Here, though the trial court advised defendant that the waiver would apply to any future prison sentence, nothing in the record suggests that her waiver applied to any future credits that she might earn. Defense counsel referred to the waiver of “current custody credits over 365.” Neither the trial court nor the parties referred to future credits. Since nothing in the record suggests that the loss of future credits would be a consequence of defendant’s waiver or that such a waiver was a condition for her reinstatement on probation, this court cannot conclude that defendant knowingly and intelligently waived credits for periods of incarceration that occurred after her waiver of credits in September 2009. Accordingly, the judgment must be reversed and remanded for calculation of presentence custody credits.

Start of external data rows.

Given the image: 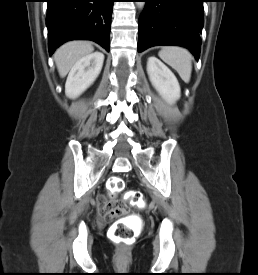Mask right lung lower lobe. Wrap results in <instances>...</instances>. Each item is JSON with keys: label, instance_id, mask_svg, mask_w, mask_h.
Returning a JSON list of instances; mask_svg holds the SVG:
<instances>
[{"label": "right lung lower lobe", "instance_id": "right-lung-lower-lobe-1", "mask_svg": "<svg viewBox=\"0 0 258 275\" xmlns=\"http://www.w3.org/2000/svg\"><path fill=\"white\" fill-rule=\"evenodd\" d=\"M114 0H47L48 48L69 40H92L109 51Z\"/></svg>", "mask_w": 258, "mask_h": 275}]
</instances>
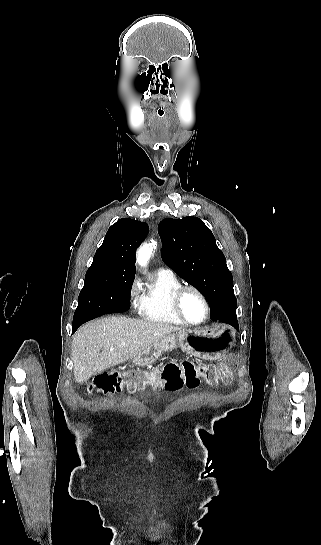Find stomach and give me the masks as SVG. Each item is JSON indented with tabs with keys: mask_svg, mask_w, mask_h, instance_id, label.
<instances>
[{
	"mask_svg": "<svg viewBox=\"0 0 321 545\" xmlns=\"http://www.w3.org/2000/svg\"><path fill=\"white\" fill-rule=\"evenodd\" d=\"M236 343V331L229 325H217L206 331H179L162 337L160 341L141 351L135 357V367H146L155 363L162 353L180 347L187 355H193L206 361H217L227 355Z\"/></svg>",
	"mask_w": 321,
	"mask_h": 545,
	"instance_id": "1",
	"label": "stomach"
}]
</instances>
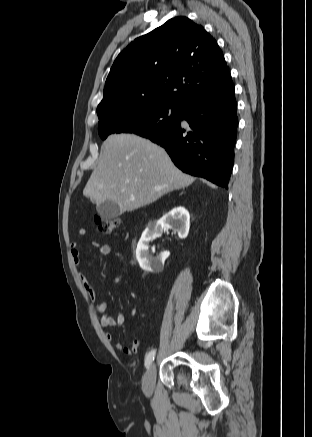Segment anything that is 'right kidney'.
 <instances>
[{
	"label": "right kidney",
	"instance_id": "right-kidney-1",
	"mask_svg": "<svg viewBox=\"0 0 312 437\" xmlns=\"http://www.w3.org/2000/svg\"><path fill=\"white\" fill-rule=\"evenodd\" d=\"M172 228L179 238L187 237L190 228V215L184 207H177L165 214L155 225L148 226L142 233L136 249V258L140 267L148 272L162 269L168 254L152 257L149 254V242L161 235L163 229Z\"/></svg>",
	"mask_w": 312,
	"mask_h": 437
}]
</instances>
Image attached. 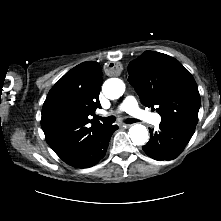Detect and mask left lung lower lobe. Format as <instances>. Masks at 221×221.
<instances>
[{"label": "left lung lower lobe", "mask_w": 221, "mask_h": 221, "mask_svg": "<svg viewBox=\"0 0 221 221\" xmlns=\"http://www.w3.org/2000/svg\"><path fill=\"white\" fill-rule=\"evenodd\" d=\"M196 124L191 122H161L158 132L149 129L150 140L143 146L144 152L158 161L175 159L190 141Z\"/></svg>", "instance_id": "1"}]
</instances>
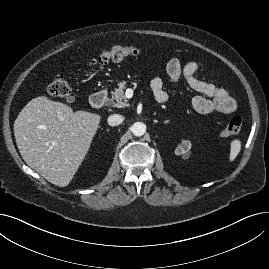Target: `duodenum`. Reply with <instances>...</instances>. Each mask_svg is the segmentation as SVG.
<instances>
[{
    "mask_svg": "<svg viewBox=\"0 0 269 269\" xmlns=\"http://www.w3.org/2000/svg\"><path fill=\"white\" fill-rule=\"evenodd\" d=\"M106 100H107V92L103 90L93 93L90 97L91 105L97 109L102 108L105 105Z\"/></svg>",
    "mask_w": 269,
    "mask_h": 269,
    "instance_id": "410a0bca",
    "label": "duodenum"
}]
</instances>
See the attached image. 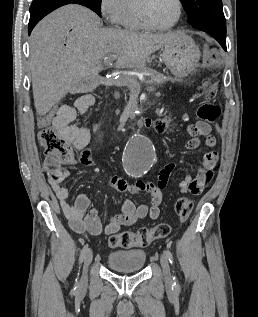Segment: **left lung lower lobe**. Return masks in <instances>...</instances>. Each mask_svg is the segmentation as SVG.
I'll return each mask as SVG.
<instances>
[{"label":"left lung lower lobe","instance_id":"obj_1","mask_svg":"<svg viewBox=\"0 0 258 317\" xmlns=\"http://www.w3.org/2000/svg\"><path fill=\"white\" fill-rule=\"evenodd\" d=\"M199 30L204 31L211 36H213L220 45L226 50V28L225 29H219V28H200Z\"/></svg>","mask_w":258,"mask_h":317}]
</instances>
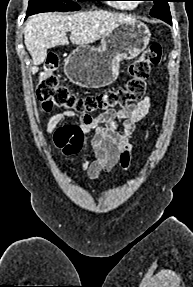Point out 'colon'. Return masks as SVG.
Returning a JSON list of instances; mask_svg holds the SVG:
<instances>
[{
	"instance_id": "5ec220e1",
	"label": "colon",
	"mask_w": 193,
	"mask_h": 287,
	"mask_svg": "<svg viewBox=\"0 0 193 287\" xmlns=\"http://www.w3.org/2000/svg\"><path fill=\"white\" fill-rule=\"evenodd\" d=\"M161 58L162 47L159 43H154L138 59L130 63L129 79L125 86L98 94L79 95L61 83L58 75V57L55 53H49L38 77L36 94L45 110L59 107L74 111L80 115L84 125L91 126L90 120H98L101 115L116 107H125L141 100L150 68L159 64Z\"/></svg>"
}]
</instances>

The People’s reliance on People v. Arnold (2004) 33 Cal.4th 294, 297-298, People v. Burks (1998) 66 Cal.App.4th 232, 234, and People v. Hilger (2005) 131 Cal.App.4th 1528, 1532, is misplaced. In each of those cases, the issue was whether the defendant’s waiver applied to the future use of credits in the event that his probation was terminated and he was sentenced to state prison. Here, the issue is whether defendant’s waiver encompassed future credits that had not yet accrued.
People v. Bowen (2004) 125 Cal.App.4th 101 also does not assist the People’s position. In Bowen, the defendant expressly waived any custody credits that would accrue while he was in a residential treatment program. (Id. at pp. 108-109.) Thus, Bowen is distinguishable from the present case.
B. Restitution and Parole Revocation Fines
At the October 2007 sentencing hearing, the trial court ordered defendant to pay a $200 restitution fine (§ 1202.4, subd. (b)). When defendant was ultimately sentenced to prison in July 2010, the trial court ordered a restitution fine of $800 and a parole revocation fine in the same amount (§ 1202.45).
Defendant contends, and the People properly concede, that imposition of the second restitution fine was unauthorized under People v. Chambers (1998) 65 Cal.App.4th 819 because “the first restitution fine remained in force despite the revocation of probation.” (Id. at p. 823.) Moreover, the parole revocation fine must also be reduced to $200, because this fine must be in the same amount as the restitution fine. (People v. Smith (2001) 24 Cal.4th 849, 853.)
III. Disposition
The judgment is reversed.
WE CONCUR: Bamattre-Manoukian, Acting P.J., Duffy, J.